What the task asks:
Copy the lines word for word, starting at the line that contains "This package is" and ending at the last line of the records.

Records provided:

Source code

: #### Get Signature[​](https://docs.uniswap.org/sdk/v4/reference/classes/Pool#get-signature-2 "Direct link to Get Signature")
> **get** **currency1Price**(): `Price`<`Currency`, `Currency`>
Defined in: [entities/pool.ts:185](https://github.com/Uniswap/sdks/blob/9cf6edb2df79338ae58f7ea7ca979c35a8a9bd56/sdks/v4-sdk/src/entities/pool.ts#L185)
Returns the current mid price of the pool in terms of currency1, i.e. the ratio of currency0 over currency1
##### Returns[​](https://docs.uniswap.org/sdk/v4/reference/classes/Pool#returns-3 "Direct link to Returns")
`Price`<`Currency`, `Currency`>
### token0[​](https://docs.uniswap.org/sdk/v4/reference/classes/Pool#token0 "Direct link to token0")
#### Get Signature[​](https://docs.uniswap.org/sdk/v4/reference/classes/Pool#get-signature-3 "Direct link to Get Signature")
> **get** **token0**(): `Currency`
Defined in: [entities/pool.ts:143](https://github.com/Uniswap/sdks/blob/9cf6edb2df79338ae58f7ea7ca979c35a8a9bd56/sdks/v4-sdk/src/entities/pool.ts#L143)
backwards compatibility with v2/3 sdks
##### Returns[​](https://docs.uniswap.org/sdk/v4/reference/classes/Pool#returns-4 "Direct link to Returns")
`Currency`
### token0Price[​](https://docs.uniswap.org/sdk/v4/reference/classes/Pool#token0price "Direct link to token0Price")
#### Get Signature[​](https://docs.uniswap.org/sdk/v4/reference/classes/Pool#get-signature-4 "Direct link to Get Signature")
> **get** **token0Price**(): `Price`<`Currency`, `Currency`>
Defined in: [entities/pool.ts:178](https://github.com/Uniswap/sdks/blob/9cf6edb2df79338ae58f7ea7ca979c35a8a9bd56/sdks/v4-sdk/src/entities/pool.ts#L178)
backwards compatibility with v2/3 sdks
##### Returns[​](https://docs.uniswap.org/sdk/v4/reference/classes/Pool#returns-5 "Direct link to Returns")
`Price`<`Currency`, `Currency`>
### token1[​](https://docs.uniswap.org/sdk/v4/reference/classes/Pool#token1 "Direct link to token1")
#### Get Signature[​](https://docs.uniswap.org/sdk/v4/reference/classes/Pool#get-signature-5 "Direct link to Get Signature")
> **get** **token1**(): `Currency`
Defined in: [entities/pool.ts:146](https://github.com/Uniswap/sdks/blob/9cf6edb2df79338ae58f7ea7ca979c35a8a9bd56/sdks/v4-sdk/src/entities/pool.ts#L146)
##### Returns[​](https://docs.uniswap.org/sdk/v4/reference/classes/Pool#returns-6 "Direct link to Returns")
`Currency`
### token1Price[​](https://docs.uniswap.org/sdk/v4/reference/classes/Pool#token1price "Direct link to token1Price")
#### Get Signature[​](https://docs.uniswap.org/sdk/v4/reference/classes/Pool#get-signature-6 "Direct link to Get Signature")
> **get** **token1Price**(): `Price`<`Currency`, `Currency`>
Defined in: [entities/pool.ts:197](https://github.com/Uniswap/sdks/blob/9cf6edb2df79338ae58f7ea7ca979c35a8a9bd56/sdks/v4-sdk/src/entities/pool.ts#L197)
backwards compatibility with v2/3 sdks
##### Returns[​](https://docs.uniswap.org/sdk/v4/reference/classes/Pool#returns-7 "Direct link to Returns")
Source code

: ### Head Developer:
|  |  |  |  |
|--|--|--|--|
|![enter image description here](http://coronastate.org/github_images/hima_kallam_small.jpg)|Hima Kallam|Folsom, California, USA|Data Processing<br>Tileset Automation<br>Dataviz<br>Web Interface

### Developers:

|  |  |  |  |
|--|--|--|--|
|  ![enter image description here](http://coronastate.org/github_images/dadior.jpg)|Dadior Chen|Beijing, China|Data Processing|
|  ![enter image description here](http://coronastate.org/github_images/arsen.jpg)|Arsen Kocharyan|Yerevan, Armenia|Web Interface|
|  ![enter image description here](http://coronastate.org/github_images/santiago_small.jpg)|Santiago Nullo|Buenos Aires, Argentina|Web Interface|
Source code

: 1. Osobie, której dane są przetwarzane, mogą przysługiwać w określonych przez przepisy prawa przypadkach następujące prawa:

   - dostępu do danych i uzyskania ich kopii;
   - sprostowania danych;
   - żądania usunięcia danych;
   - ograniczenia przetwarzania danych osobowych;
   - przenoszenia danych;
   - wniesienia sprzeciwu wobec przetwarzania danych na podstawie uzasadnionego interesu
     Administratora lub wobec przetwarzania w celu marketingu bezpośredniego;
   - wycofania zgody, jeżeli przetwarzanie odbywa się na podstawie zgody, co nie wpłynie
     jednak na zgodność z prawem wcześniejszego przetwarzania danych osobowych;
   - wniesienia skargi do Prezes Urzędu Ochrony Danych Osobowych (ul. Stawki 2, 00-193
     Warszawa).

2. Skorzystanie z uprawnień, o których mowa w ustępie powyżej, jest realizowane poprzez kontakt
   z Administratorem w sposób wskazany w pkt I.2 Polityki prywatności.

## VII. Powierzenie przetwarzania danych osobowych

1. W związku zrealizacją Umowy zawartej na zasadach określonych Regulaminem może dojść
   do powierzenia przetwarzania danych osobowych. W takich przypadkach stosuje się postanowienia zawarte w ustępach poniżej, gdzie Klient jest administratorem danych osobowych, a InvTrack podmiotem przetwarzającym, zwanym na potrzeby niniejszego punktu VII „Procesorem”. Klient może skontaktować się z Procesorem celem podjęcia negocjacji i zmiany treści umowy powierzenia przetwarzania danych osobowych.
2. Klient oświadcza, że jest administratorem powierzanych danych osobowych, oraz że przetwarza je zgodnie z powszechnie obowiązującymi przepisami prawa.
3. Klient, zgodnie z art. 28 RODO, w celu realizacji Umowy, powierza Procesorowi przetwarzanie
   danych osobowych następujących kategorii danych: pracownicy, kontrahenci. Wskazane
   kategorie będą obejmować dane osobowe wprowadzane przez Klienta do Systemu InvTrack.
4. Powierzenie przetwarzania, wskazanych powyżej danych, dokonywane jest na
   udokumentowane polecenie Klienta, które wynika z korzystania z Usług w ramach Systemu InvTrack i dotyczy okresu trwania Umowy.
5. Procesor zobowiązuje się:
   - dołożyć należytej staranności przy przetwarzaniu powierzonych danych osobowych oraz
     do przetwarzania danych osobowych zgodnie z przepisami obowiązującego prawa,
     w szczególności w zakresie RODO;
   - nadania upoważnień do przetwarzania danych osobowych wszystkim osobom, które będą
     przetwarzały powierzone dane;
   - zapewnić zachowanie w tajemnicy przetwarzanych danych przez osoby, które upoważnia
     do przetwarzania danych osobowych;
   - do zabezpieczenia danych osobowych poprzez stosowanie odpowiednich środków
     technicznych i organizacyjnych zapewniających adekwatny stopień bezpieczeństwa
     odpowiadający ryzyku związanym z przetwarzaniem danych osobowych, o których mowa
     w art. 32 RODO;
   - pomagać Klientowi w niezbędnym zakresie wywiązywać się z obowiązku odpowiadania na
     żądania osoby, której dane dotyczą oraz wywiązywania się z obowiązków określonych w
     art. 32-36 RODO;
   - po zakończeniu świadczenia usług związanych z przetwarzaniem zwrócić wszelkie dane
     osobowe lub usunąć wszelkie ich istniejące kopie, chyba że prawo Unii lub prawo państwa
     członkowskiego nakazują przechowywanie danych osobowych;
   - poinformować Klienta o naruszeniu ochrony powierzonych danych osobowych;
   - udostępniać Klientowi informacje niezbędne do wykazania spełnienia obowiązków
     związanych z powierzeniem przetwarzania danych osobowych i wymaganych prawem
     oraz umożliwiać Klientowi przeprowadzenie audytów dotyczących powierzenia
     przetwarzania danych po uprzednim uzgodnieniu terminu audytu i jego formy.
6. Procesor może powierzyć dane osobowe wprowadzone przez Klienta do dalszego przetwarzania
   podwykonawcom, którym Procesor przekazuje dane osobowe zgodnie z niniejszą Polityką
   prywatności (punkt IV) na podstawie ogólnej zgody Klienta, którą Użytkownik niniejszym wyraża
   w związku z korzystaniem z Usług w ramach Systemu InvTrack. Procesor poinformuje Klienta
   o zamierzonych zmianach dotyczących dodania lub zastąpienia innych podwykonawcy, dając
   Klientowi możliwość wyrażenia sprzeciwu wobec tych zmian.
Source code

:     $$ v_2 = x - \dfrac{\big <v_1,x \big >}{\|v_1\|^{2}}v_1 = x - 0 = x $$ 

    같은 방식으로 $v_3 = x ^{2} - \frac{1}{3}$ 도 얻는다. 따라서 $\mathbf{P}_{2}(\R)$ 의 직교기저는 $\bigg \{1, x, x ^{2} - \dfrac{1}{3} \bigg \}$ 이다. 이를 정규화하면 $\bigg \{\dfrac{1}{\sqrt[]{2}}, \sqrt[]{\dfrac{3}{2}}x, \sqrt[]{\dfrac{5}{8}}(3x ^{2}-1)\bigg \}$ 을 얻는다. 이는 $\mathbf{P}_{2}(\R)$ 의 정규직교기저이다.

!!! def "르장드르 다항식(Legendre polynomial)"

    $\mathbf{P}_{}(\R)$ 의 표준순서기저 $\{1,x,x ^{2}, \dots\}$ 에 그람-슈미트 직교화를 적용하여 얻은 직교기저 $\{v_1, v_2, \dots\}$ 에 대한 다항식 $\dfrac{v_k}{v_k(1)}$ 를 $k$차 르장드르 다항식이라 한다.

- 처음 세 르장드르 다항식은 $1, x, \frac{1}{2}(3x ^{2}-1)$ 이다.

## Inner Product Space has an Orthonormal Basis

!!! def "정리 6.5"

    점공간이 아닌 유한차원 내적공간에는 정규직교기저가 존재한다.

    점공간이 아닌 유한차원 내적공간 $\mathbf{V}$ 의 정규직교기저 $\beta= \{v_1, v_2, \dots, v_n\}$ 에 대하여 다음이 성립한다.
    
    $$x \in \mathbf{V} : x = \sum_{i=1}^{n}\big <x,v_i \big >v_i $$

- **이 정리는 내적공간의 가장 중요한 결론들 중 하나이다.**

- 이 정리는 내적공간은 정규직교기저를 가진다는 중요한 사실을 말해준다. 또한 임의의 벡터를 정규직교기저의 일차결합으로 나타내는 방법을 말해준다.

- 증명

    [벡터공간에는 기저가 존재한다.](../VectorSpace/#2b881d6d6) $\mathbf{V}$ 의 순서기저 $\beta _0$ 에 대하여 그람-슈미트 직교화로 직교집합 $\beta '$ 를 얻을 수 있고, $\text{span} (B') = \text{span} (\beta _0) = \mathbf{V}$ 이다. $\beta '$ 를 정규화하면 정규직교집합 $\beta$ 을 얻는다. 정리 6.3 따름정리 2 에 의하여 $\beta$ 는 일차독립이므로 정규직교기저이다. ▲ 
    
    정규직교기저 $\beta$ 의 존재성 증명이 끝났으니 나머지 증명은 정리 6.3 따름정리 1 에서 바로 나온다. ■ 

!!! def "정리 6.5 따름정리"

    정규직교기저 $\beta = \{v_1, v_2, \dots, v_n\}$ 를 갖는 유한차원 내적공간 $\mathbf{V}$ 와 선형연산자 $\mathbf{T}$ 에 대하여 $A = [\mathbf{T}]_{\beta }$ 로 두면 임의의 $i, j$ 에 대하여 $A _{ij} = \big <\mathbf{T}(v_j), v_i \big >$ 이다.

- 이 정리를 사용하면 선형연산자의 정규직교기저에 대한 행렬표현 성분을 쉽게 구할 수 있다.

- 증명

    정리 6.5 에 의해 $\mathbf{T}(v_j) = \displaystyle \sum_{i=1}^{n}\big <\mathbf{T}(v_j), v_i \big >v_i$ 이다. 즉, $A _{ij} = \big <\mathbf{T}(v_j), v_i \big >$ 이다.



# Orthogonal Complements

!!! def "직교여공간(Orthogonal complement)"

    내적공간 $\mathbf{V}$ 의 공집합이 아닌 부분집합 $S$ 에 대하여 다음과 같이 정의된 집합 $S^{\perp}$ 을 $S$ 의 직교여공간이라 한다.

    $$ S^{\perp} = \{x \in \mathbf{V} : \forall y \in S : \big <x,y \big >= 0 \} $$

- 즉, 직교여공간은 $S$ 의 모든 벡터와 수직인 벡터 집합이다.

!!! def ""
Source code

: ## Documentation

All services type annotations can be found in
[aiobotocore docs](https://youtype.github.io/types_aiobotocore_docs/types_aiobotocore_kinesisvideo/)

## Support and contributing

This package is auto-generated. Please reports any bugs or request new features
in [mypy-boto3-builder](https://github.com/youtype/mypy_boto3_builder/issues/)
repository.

Completed task:
This package is auto-generated. Please reports any bugs or request new features
in [mypy-boto3-builder](https://github.com/youtype/mypy_boto3_builder/issues/)
repository.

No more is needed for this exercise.